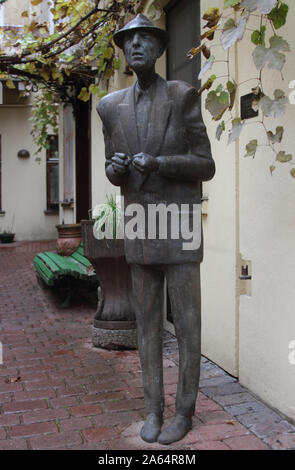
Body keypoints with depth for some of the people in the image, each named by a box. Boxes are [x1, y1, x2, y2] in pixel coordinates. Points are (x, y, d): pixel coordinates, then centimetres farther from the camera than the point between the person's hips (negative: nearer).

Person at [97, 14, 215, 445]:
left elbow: (205, 168, -5)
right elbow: (116, 174, 13)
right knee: (148, 323, 9)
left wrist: (158, 163, -23)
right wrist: (115, 167, -14)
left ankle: (184, 412, 21)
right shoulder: (112, 106, 7)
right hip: (140, 230, 4)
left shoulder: (184, 96, -5)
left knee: (186, 324, 3)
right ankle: (154, 410, 25)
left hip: (180, 228, -3)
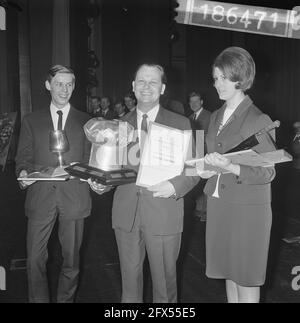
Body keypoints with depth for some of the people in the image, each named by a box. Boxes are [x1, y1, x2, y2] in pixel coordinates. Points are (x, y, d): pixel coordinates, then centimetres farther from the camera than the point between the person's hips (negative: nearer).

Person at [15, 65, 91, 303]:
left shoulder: (86, 121, 9)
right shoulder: (31, 121, 11)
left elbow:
━━━━━━
* **WHAT THE TASK ASKS**:
Number of lines containing "right" in the material above: give that number alone.

* **RESULT OF THIS TASK**:
7